## Testo del documento:
==*==
Iniziò una trattativa, vennero fatte delle proposte. Di nuovo, le cronache ci vengono meno sulla cifra che venne effettivamente riconosciuta, in tale occasione, al misterioso maestro del martelletto per il suo “capolavoro scultoreo” degno di un Michelangelo rinascimentale. Sappiamo invece per certo che la conturbante carrozzeria, di lì a poco, sarebbe salita a caro prezzo su un aereo per dirigersi verso gli Stati Uniti, dove il nuovo proprietario assieme al suo team di meccanici avrebbe realizzato un sogno. O per meglio dire, l’avrebbe finalmente portato a termine, tanti anni dopo. L’intenzione di Giacobbi, fin dal primo momento, non era tanto di costruire una fedele riproduzione della 250 TR, bensì di rendergli omaggio, attraverso l’assemblaggio di un veicolo che fosse al tempo stesso il più simile esteriormente all’originale, quanto effettivamente guidabile nella vita di (quasi) tutti i giorni. Lui voleva, in altri termini, rivivere le emozioni dei grandi eroi della sua gioventù…

Un raro esemplare di  vera 250 TR fa un giro esplorativo attorno al museo automobilistico della Simeone Foundation, a Philadelphia. La storia di questo particolare veicolo, appartenuto nel 1957 al pilota John von Neumann, è straordinariamente lunga ed articolata (vedi sito ufficiale)
==*==
## Dati estratti:
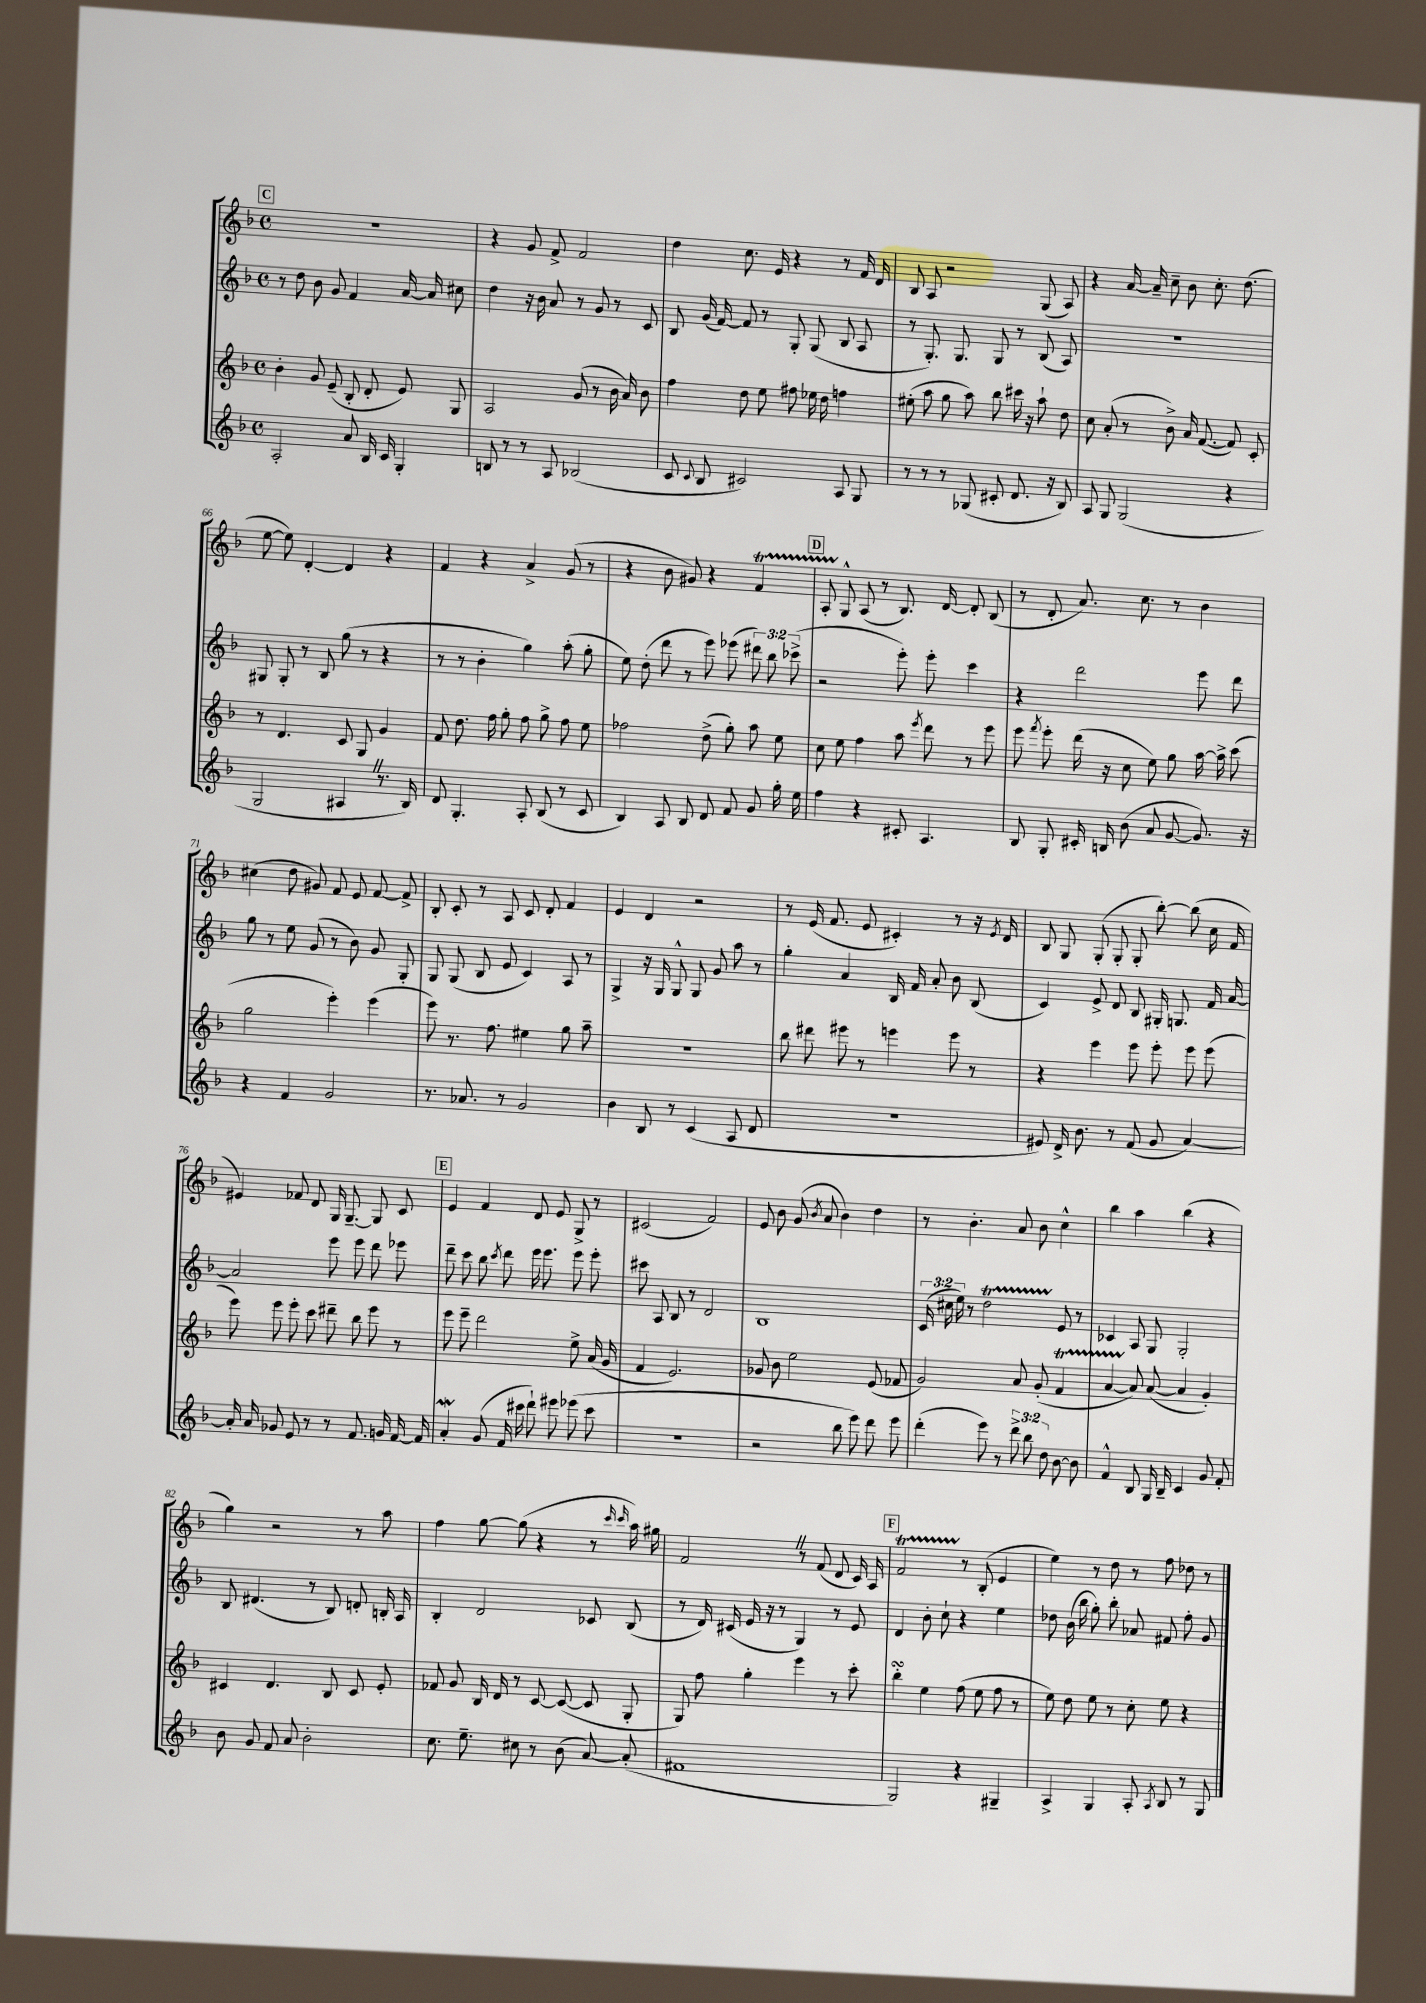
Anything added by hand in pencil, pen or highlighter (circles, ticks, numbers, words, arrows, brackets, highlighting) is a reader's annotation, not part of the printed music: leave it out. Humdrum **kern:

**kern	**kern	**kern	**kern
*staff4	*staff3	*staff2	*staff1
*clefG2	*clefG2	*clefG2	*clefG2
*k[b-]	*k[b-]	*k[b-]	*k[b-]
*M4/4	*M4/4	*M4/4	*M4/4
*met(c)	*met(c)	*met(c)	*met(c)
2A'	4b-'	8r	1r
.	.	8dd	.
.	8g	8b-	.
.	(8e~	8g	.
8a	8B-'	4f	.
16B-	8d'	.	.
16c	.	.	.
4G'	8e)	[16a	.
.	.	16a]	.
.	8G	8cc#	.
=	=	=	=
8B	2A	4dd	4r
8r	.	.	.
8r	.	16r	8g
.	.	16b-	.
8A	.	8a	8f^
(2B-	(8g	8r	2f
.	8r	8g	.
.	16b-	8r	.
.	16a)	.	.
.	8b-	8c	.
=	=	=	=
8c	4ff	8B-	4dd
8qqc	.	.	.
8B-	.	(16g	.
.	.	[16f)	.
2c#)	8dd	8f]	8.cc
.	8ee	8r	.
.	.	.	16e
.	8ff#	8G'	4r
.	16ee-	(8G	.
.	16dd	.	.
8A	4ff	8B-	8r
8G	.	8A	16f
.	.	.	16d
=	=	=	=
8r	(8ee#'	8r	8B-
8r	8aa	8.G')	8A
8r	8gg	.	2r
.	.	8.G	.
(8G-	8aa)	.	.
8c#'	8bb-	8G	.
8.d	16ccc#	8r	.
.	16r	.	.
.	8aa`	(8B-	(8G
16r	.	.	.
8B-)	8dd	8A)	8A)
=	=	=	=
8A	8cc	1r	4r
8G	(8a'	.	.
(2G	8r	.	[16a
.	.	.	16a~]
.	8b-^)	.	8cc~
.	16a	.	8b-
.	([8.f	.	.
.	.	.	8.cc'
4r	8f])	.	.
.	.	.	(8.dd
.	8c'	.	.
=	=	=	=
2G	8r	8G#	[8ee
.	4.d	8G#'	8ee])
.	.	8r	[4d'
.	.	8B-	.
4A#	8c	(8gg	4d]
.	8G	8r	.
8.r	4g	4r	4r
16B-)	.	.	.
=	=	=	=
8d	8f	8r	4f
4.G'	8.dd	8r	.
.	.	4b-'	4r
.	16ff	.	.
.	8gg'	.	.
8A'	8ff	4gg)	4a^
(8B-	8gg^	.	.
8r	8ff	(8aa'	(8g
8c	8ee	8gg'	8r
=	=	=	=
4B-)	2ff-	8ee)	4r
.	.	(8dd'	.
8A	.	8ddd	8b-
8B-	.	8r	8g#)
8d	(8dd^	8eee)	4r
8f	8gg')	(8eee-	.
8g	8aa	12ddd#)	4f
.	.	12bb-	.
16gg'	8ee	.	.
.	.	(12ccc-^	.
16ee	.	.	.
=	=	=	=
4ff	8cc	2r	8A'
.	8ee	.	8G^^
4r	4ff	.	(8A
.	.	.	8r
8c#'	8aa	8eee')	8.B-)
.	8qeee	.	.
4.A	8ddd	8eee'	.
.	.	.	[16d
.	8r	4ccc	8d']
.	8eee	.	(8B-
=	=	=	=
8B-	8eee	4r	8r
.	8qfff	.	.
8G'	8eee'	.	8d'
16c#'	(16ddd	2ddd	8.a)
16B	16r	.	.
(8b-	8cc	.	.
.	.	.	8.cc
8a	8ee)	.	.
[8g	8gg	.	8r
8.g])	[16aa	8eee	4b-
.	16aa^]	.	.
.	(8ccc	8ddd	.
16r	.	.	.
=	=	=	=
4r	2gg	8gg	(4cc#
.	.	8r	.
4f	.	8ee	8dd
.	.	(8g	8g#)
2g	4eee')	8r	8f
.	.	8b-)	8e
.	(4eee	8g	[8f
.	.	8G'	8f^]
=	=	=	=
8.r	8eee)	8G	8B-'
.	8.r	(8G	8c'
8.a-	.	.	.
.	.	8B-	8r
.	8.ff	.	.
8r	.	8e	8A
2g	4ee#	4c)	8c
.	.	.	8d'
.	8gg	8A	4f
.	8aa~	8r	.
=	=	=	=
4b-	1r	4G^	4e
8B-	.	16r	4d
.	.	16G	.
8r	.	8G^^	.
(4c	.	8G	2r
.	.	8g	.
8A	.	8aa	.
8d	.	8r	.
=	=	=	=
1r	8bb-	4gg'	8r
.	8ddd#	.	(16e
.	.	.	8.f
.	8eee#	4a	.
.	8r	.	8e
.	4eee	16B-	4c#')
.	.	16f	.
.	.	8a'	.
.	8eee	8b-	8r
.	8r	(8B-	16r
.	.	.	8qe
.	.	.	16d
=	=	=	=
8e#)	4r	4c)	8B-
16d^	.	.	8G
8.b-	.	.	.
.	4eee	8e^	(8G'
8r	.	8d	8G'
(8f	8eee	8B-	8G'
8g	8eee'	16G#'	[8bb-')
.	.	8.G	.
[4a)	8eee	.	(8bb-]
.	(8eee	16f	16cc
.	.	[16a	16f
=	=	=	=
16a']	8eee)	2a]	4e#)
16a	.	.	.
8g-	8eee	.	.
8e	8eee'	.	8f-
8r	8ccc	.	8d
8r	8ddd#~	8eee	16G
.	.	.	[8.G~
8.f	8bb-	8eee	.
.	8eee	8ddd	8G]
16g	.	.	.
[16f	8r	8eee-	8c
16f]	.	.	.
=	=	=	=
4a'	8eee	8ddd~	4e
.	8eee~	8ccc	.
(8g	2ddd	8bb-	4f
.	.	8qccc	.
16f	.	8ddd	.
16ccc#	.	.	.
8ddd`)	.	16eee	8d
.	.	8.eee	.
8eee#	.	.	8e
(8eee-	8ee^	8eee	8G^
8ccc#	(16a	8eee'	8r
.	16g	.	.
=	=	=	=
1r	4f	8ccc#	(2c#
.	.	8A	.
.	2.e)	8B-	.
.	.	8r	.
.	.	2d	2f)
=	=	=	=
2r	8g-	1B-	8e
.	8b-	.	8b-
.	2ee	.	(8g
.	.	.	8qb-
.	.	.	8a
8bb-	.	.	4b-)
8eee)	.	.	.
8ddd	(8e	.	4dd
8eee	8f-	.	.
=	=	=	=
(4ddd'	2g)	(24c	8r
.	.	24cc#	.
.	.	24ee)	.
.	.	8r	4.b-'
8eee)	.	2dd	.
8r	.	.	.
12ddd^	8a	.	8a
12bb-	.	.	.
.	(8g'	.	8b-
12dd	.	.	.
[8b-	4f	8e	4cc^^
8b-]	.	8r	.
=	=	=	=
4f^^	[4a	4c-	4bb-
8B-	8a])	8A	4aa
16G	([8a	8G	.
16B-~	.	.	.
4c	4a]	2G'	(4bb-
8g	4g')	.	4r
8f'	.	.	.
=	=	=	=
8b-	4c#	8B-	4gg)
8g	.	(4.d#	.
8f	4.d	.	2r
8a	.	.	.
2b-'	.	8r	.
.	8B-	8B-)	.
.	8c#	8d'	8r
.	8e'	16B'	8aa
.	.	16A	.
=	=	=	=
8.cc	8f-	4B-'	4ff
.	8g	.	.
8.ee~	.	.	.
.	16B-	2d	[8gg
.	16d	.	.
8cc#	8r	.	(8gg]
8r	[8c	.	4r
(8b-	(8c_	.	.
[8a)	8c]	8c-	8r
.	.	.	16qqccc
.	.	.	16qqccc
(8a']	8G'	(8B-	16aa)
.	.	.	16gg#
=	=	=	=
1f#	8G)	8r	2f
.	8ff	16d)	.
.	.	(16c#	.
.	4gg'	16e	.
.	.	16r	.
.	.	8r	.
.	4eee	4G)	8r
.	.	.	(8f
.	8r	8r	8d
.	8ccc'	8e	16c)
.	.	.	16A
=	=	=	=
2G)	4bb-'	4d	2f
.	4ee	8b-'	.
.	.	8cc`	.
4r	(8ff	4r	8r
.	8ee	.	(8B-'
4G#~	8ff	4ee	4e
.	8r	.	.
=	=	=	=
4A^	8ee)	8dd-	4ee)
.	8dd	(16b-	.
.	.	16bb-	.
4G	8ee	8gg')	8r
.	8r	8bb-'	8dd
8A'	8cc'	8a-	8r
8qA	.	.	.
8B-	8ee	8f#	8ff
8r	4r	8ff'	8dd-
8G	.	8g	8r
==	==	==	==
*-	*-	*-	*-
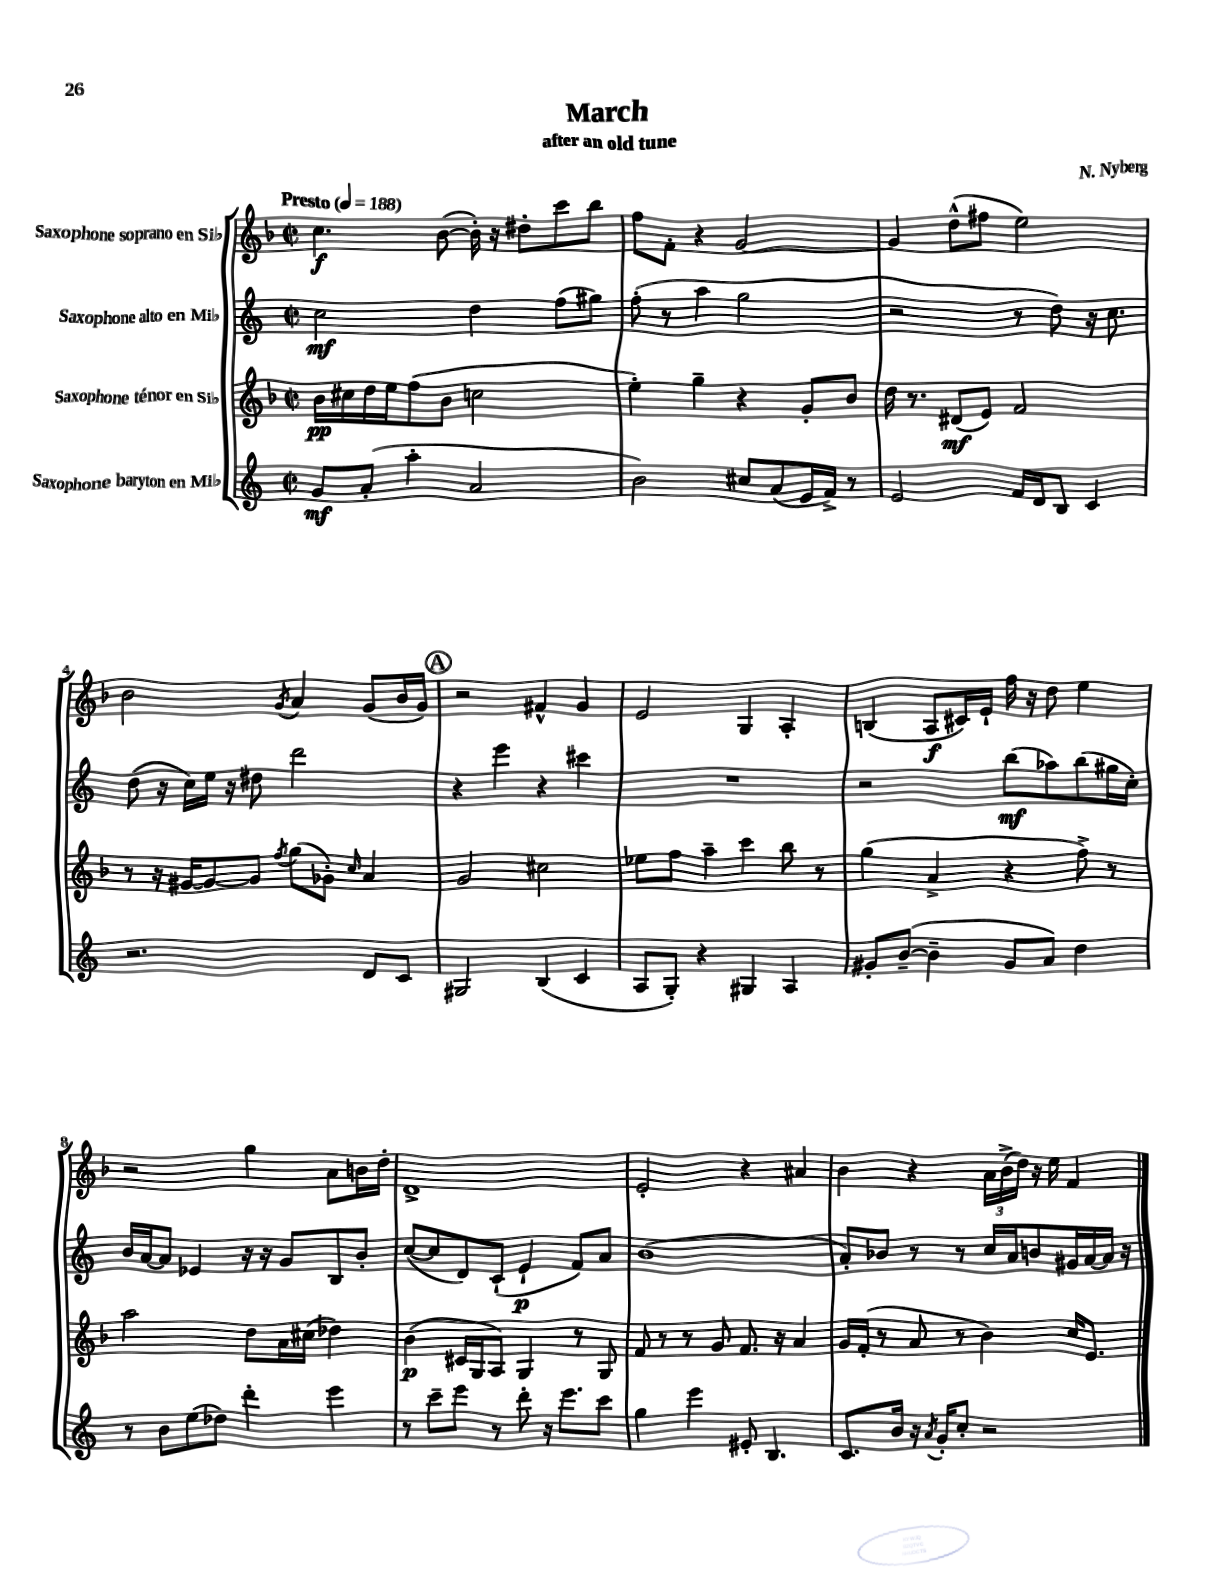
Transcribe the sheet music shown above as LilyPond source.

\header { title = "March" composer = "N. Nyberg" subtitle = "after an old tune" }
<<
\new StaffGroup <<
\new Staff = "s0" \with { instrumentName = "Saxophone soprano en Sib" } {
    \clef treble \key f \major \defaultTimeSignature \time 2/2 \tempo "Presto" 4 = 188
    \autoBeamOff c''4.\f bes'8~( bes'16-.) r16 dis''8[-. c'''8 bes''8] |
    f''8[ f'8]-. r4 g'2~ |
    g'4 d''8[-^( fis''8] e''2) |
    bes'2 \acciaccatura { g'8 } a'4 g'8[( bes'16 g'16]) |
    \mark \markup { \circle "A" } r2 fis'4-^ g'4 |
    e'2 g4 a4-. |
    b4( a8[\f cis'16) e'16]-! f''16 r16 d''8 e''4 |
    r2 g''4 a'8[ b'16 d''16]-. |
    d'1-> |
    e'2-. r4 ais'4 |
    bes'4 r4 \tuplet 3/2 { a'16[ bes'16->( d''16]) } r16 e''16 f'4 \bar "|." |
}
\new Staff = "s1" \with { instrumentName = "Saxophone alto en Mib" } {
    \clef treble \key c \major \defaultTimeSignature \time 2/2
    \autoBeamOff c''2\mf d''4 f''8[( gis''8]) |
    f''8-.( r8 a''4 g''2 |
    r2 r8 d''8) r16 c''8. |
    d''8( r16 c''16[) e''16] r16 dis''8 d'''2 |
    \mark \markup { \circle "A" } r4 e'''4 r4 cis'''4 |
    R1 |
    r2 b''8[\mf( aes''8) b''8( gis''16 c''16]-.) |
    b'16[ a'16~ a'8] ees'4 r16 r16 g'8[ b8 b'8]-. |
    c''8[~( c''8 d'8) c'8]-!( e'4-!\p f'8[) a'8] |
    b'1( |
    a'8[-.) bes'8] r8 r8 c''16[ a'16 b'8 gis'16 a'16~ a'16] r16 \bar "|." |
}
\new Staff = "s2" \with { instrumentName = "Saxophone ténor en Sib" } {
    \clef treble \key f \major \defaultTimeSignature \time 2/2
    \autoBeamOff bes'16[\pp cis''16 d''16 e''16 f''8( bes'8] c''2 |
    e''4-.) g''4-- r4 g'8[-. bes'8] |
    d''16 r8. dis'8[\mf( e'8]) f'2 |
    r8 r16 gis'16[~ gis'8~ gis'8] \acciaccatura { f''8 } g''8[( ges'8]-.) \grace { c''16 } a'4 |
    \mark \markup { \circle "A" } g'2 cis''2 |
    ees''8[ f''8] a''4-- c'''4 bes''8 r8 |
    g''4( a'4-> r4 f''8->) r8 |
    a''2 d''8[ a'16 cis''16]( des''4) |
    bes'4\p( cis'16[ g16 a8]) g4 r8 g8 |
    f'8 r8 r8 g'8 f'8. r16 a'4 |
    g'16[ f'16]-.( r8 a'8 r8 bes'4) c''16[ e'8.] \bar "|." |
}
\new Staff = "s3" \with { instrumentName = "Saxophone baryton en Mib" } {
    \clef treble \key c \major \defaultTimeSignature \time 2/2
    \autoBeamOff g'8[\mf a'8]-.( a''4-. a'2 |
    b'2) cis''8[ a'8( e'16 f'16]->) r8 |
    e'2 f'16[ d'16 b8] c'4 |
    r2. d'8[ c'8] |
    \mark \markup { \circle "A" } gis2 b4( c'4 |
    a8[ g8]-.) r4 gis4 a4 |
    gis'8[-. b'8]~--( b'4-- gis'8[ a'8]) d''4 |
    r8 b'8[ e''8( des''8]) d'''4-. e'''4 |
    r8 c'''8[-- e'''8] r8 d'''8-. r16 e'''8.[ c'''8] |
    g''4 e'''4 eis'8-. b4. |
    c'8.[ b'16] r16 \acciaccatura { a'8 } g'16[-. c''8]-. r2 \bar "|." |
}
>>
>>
==*==
## Requisiti dei compiti:
**A)** Secondo il testo sulla 250 TR, a quale pilota appartenne nel 1957 l'esemplare che gira attorno al museo della Simeone Foundation?
**B)** Ripeti il passo del testo sulla 250 TR che inizia con le parole "Un raro esemplare" e si ferma dopo le parole "(vedi sito ufficiale)".

## Soluzioni per compito:
**A)** A John von Neumann.

**B)**
Un raro esemplare di  vera 250 TR fa un giro esplorativo attorno al museo automobilistico della Simeone Foundation, a Philadelphia. La storia di questo particolare veicolo, appartenuto nel 1957 al pilota John von Neumann, è straordinariamente lunga ed articolata (vedi sito ufficiale)